» **本文抜粋**
ニューヨークMoMA“NewJapanese Photography”展(1974)で絶賛を浴びた伝説の写真家、深瀬昌久の78年に渡る波瀾万丈の人生を、実話とフィクションを織り交ぜて描いた映画『レイブンズ』。今回は本作で、深瀬昌久の最愛の妻であり被写体でもあった洋子役を演じた瀧内公美さんにインタビューさせていただきました。
<PROFILE>
瀧内公美(たきうち くみ):洋子 役
1989年10月21日生まれ。富山県出身。内田英治監督『グレイトフルデッド』(2014)で映画初主演を飾る。2019年、主演作『火口のふたり』で、第41回ヨコハマ映画祭最優秀新人賞、第93回キネマ旬報ベスト・テン主演女優賞を受賞。2021年、主演作『由宇子の天秤』で、第31回日本映画批評家大賞主演女優賞、第31回日本映画プロフェッショナル大賞主演女優賞など、国内外で多くの賞を受賞。近年の主な出演作に、NHK大河ドラマ『光る君へ』(2024)、Netflixシリーズ『阿修羅のごとく』(2025)、TBSドラマ『クジャクのダンス、誰が見た?』(2025)、映画『敵』、主演映画『奇麗な、悪』などがある。
出会うべくして出会った二人だと感じます

シャミ:
伝説の写真家、深瀬昌久とその妻で被写体の洋子の物語が描かれていました。最初に本作の台本を読んだ時に物語や洋子というキャラクターにどんな印象を持ちましたか?
瀧内公美さん:
私は深瀬昌久さんを知らなかったので、この時代に、寡黙だけれど破天荒な写真家がいらっしゃったんだな、と初めて知りました。本作ではそんな彼の人生が、父親との確執などもあるなか、洋子さんと過ごしていく時間に焦点を当てて描かれていました。最初に読んだ脚本には、彼の内面を象徴するカラスが登場していなかったので、深瀬と洋子の物語として描かれていました。一見風変わりな夫婦なのですが、二人にとっては純心そのもので、ピュアなラブストーリーだと感じました。それを浅野忠信さんとやらせていただけるなんてすごく光栄だと思いました。

» **課題内容**
上の映画『レイブンズ』のインタビュー記事から、「出会うべくして出会った二人だと感じます」で始まり「てすごく光栄だと思いました。」までの部分を一字一句変えずに書き写してください。 次に示す行は、映画『レイブンズ』のインタビュー記事とは関係がありません。

» **確認データ**
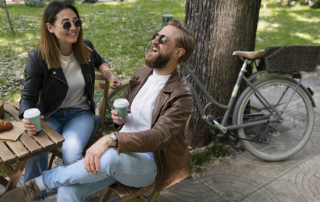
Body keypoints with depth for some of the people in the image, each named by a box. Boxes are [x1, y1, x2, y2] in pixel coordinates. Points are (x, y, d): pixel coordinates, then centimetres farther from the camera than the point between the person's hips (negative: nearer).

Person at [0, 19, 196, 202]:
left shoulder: (182, 96, -13)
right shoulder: (141, 74, 9)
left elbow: (159, 137, -25)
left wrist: (111, 140, -38)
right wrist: (119, 117, -3)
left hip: (148, 163, -5)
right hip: (119, 150, 6)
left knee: (111, 156, -38)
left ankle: (41, 182, -14)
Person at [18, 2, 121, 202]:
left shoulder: (86, 48, -5)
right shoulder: (38, 58, -14)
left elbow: (99, 61, 21)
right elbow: (29, 96, -9)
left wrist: (110, 75, 0)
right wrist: (28, 117, -31)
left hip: (81, 113, 1)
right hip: (51, 115, 0)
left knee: (71, 153, -29)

» **演習結果**
出会うべくして出会った二人だと感じます

シャミ:
伝説の写真家、深瀬昌久とその妻で被写体の洋子の物語が描かれていました。最初に本作の台本を読んだ時に物語や洋子というキャラクターにどんな印象を持ちましたか?
瀧内公美さん:
私は深瀬昌久さんを知らなかったので、この時代に、寡黙だけれど破天荒な写真家がいらっしゃったんだな、と初めて知りました。本作ではそんな彼の人生が、父親との確執などもあるなか、洋子さんと過ごしていく時間に焦点を当てて描かれていました。最初に読んだ脚本には、彼の内面を象徴するカラスが登場していなかったので、深瀬と洋子の物語として描かれていました。一見風変わりな夫婦なのですが、二人にとっては純心そのもので、ピュアなラブストーリーだと感じました。それを浅野忠信さんとやらせていただけるなんてすごく光栄だと思いました。